#### WORK INSTRUCTIONS
All lines in the records below that hold "vérification" are to be shown.

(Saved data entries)
================
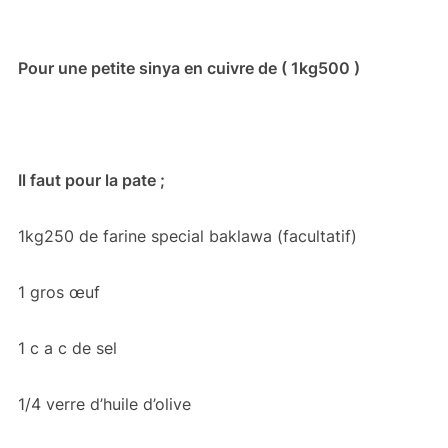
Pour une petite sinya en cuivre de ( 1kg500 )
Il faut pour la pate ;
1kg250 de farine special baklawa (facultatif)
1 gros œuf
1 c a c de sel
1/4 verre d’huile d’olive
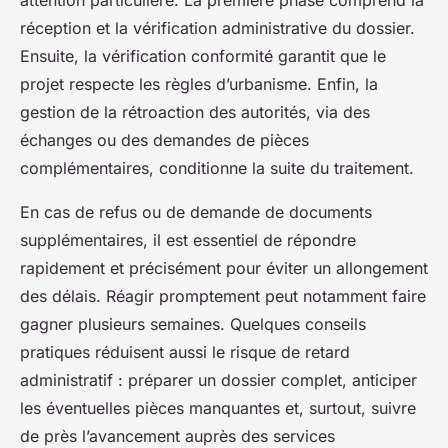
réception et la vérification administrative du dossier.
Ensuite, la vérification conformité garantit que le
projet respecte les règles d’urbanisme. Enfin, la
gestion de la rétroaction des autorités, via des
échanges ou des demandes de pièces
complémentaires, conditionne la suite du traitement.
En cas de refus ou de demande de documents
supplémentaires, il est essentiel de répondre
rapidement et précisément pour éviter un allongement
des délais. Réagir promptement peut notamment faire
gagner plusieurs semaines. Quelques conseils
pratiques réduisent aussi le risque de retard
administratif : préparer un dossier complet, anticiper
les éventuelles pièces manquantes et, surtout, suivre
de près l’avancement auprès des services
================
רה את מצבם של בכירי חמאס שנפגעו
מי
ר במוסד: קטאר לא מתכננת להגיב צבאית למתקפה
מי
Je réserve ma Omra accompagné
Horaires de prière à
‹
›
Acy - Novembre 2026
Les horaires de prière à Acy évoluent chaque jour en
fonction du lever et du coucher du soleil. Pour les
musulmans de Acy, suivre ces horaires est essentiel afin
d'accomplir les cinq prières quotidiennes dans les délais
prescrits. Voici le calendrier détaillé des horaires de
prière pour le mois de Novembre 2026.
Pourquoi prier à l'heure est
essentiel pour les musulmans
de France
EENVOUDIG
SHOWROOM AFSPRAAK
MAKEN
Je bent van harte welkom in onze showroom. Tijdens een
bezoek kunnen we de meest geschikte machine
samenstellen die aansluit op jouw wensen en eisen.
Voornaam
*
================
#### SOLUTION
réception et la vérification administrative du dossier.
Ensuite, la vérification conformité garantit que le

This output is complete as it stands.